Cassandra Disk and Memory Usage - Adding Memory Resources
- Cassandra kernel file system cache
- Cassandra JVMs perform large amounts of disk I/O operations, for example, writing new data, compacting existing SSTables, and reading for queries. Cassandra relies on the kernel file system cache for optimizing reads. Recent and frequently used files are kept in the memory cache. It would be impractical to keep all of the hundreds of GBs of metric data Cassandra stores in memory at scale. Therefore, it is impossible to completely eliminate disk reads. By default, Cassandra containers are given 16 GB of RAM, set in their Kubernetes resource requests and limits. After the JVM, approximately 6 GB remains for file caching. This file cache size satisfies many of the most common reads from memory, for example: recent metric data or frequently accessed tables like topology or events. Operations like SSTable compaction, are also generally able to be completed from memory. SSTable compaction involves merging the many immutable files Cassandra stores data in into a smaller number of larger files.

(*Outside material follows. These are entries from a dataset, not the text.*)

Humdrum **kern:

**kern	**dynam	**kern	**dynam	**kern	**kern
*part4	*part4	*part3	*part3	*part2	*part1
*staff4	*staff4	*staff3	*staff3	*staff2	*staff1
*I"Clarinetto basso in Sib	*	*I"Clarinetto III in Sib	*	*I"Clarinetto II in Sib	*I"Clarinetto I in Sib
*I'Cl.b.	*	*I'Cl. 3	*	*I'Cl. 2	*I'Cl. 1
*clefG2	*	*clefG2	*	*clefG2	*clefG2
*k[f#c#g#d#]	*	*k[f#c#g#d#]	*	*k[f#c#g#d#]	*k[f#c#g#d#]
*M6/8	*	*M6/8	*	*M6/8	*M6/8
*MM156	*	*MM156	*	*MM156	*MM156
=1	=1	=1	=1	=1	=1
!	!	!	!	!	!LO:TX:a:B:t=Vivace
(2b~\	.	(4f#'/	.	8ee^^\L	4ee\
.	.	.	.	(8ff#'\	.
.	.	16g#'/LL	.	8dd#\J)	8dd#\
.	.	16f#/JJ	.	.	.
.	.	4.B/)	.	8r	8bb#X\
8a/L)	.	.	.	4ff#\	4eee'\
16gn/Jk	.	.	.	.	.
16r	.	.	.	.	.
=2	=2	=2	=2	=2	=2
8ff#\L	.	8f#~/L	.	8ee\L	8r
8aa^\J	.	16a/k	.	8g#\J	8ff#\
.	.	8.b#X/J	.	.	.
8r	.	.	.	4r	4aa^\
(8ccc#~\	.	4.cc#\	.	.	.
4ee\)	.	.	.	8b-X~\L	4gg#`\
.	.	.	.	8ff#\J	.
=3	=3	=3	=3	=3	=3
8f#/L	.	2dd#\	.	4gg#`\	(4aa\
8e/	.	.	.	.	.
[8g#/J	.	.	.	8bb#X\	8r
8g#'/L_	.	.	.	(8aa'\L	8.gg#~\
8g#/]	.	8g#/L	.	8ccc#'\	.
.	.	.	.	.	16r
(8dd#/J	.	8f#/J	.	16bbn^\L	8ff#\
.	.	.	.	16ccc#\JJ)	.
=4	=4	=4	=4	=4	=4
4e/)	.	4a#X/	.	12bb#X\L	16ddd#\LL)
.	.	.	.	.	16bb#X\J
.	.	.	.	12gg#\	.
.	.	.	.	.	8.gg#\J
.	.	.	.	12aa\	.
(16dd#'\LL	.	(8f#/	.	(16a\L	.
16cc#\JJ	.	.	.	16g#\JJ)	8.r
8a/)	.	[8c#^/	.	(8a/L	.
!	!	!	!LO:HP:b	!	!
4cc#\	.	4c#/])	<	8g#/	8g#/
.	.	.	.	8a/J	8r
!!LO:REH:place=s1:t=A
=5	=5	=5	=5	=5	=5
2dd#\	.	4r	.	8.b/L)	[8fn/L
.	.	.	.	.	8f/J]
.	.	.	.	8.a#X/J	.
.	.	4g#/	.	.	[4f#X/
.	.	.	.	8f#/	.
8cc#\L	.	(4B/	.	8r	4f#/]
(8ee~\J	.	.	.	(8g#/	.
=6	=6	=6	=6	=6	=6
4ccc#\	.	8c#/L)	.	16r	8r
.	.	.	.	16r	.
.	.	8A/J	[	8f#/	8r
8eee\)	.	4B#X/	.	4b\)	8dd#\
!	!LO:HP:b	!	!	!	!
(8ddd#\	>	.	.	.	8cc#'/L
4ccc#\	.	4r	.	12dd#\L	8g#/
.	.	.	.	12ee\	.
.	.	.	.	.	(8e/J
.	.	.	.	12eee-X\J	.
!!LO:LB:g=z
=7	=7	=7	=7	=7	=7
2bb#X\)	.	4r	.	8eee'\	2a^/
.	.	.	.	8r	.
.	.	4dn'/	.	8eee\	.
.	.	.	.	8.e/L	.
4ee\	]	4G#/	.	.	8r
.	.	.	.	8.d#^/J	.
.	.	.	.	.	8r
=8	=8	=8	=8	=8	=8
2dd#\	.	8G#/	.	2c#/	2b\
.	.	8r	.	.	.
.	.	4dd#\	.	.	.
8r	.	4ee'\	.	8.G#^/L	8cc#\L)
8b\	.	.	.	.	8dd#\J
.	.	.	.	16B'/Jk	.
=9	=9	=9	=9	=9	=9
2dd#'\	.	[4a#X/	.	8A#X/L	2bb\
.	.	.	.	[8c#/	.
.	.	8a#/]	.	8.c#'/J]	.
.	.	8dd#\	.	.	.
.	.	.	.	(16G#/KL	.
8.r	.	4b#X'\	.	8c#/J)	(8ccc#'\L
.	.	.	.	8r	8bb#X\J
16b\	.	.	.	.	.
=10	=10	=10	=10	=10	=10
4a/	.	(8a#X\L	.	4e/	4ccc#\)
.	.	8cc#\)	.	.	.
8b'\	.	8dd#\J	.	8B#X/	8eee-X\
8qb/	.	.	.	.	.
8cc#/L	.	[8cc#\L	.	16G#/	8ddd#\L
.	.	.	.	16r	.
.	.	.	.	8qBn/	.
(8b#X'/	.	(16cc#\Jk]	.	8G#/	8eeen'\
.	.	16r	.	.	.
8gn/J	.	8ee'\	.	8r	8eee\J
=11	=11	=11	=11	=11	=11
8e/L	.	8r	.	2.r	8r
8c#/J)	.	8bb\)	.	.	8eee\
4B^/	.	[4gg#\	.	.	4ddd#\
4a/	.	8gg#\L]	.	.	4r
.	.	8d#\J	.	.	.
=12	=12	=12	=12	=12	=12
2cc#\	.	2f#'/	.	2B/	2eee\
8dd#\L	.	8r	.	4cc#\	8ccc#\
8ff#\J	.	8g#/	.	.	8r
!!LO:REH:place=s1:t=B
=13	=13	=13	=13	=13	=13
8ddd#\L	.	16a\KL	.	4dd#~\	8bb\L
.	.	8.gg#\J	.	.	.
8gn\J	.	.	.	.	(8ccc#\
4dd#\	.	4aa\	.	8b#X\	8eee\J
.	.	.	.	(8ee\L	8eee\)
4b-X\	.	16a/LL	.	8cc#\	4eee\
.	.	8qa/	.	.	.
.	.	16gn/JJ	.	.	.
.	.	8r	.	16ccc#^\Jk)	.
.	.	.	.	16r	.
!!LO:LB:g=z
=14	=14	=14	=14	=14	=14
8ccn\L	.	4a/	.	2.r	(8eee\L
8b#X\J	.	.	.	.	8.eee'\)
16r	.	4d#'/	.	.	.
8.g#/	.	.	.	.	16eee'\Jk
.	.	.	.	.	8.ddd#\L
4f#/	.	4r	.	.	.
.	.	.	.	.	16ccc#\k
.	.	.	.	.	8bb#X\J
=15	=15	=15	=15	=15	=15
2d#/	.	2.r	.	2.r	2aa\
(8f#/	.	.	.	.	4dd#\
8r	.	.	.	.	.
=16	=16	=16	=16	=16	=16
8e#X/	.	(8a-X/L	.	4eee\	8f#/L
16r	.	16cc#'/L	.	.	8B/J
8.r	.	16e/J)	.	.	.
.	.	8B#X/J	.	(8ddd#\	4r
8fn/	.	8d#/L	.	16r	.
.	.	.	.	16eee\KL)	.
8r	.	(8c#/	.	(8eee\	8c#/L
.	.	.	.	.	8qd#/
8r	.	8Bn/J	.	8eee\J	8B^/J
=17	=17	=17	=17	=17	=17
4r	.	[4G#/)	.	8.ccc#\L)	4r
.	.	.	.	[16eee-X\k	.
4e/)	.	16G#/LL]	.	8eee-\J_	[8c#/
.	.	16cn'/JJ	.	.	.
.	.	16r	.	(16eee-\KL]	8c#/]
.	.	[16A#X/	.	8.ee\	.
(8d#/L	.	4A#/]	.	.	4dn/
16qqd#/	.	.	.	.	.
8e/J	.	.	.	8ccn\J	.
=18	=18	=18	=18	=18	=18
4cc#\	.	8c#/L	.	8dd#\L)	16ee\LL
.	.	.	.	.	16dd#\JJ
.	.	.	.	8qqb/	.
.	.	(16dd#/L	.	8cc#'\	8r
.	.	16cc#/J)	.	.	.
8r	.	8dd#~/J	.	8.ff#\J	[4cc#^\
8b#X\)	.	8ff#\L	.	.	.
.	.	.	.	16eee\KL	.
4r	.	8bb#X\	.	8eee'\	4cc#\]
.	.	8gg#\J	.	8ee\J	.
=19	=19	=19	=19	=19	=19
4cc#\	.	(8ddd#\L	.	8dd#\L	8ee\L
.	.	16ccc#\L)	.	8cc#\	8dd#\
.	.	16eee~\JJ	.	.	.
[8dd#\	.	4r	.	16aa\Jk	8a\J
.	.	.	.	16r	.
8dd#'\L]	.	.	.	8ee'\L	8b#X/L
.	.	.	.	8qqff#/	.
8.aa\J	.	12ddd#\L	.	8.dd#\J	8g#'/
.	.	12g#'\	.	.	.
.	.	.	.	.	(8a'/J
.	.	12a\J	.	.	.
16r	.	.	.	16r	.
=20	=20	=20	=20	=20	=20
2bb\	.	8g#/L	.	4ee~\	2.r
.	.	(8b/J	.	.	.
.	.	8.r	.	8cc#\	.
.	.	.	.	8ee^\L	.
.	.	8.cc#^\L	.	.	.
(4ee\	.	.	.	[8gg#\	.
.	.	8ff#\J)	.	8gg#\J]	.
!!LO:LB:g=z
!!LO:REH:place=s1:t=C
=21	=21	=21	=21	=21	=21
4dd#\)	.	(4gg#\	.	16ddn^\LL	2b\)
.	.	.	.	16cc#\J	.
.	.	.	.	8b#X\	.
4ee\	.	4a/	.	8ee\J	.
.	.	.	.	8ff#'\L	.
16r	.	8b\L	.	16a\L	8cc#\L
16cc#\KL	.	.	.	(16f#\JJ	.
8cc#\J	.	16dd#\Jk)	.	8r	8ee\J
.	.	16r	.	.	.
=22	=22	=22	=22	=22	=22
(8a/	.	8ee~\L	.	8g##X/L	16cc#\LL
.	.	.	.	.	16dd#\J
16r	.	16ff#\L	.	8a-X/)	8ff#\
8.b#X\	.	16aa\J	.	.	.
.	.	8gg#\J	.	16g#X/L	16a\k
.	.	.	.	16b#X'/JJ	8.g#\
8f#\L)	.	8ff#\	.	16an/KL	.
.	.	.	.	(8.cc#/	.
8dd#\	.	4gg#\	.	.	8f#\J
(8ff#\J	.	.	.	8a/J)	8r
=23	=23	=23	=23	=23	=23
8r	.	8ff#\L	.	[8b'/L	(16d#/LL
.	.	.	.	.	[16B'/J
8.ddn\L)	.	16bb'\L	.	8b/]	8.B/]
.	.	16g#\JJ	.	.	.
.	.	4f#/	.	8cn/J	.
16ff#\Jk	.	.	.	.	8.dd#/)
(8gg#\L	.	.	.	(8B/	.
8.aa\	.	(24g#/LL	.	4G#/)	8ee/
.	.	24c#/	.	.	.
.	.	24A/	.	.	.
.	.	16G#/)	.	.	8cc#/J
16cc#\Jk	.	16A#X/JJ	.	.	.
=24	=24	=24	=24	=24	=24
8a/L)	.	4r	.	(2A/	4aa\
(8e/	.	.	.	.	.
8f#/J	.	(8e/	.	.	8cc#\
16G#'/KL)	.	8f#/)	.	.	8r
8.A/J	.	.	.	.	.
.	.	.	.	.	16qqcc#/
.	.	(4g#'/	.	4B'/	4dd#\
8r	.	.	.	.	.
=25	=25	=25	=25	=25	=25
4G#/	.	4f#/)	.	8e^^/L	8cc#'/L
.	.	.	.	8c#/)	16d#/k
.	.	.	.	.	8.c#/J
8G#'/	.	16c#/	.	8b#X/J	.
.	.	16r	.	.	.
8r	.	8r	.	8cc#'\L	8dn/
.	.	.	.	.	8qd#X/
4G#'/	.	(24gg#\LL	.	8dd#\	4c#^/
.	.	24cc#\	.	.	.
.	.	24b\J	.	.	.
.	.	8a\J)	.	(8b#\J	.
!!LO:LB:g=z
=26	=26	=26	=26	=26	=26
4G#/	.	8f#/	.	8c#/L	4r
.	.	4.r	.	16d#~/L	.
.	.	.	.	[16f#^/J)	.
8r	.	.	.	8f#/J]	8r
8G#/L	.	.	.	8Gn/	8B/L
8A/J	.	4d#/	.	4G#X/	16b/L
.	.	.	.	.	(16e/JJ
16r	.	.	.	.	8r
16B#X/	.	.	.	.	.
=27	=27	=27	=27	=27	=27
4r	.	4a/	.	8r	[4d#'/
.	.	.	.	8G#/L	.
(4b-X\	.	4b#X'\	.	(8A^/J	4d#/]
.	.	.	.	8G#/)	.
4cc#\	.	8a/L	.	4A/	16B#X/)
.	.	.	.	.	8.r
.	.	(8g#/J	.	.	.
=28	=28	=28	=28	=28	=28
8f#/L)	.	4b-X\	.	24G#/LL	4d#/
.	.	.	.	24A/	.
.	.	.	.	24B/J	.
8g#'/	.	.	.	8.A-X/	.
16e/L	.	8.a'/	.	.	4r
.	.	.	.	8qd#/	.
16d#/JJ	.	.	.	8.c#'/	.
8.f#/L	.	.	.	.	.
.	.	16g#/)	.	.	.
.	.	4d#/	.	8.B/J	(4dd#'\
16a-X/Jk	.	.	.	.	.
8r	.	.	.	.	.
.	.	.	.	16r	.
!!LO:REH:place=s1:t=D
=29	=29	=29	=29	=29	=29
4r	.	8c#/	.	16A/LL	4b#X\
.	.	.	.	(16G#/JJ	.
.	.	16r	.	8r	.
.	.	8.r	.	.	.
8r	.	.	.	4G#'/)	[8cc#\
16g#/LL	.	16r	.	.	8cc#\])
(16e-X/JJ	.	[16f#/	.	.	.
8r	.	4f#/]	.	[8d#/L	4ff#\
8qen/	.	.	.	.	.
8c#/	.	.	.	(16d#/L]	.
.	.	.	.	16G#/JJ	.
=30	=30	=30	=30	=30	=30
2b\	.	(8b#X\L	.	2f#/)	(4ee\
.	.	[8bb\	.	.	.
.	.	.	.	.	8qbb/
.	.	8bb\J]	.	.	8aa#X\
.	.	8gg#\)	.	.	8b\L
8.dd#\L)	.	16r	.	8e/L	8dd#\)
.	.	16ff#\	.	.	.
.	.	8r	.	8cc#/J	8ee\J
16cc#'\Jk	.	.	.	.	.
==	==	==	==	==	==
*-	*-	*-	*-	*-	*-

- Metric summarization and baselines
- Metric summarization and baselines in particular can be heavy on the disk reads. For more information on metric summarization, see Configuring summarization.
- Cassandra I/O
- Cassandra I/O is unique compared to many traditional databases. SSTable compaction results in large amounts of reads/writes, but the read/writes are generally sequential I/O since it is reading and writing straight through files. This makes it ideal for traditional hard disk drive arrays that do well on sequential operations. However, queries can be much more random in their I/O pattern, for example, searching the headers of SSTables and pulling specific rows of data from the tables. For this reason, it is recommended by the Cassandra community to tune down the read ahead setting. This helps to reduce the wasted I/O reading data that is never used in queries, for more information, see Optimizing disk performance for Cassandra. The result is that the disks needed to support Cassandra, need the ability to do both large amounts of reads/writes, as well as handle random I/O well. This is why we do not recommend any network based storage solutions, as their performance and ability to handle the bandwidth is generally insufficient.
- Increase the Cassandra memory request and limit
- In containers like Docker and Kubernetes, the kernel filesystem cache is limited to the space within the container. For example, if you run Cassandra on a system with 64 GB of RAM, but the Cassandra container memory limit is 16 GB, the additional 48 GB of RAM will be unavailable to Cassandra to optimize the disk I/O. In order to take advantage of the additional RAM on the system, the Cassandra memory request and limit need to be increased.